# Extracted data:
________
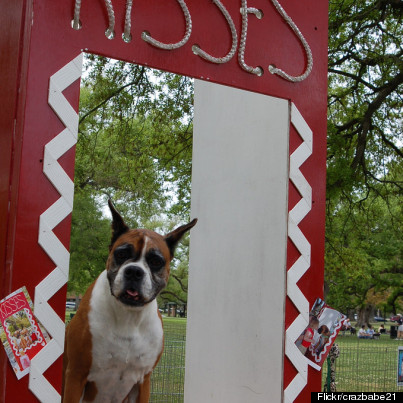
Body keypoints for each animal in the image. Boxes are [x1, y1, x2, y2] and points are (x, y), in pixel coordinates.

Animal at [62, 200, 199, 402]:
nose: (134, 271)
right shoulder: (76, 375)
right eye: (121, 254)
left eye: (156, 261)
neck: (128, 316)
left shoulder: (143, 380)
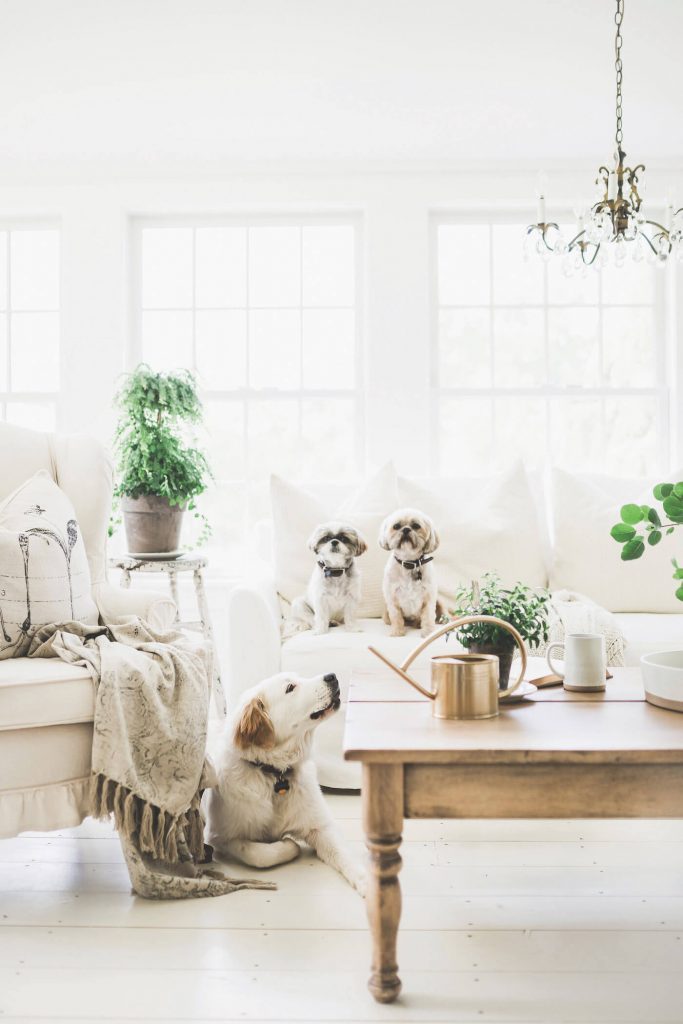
________
# What you have to do:
With pictures excluded, copy exactly the lines from the line containing "nose: (134, 271)" through the last line of the listing above, both ends included.

# Answer:
nose: (134, 271)
right shoulder: (76, 375)
right eye: (121, 254)
left eye: (156, 261)
neck: (128, 316)
left shoulder: (143, 380)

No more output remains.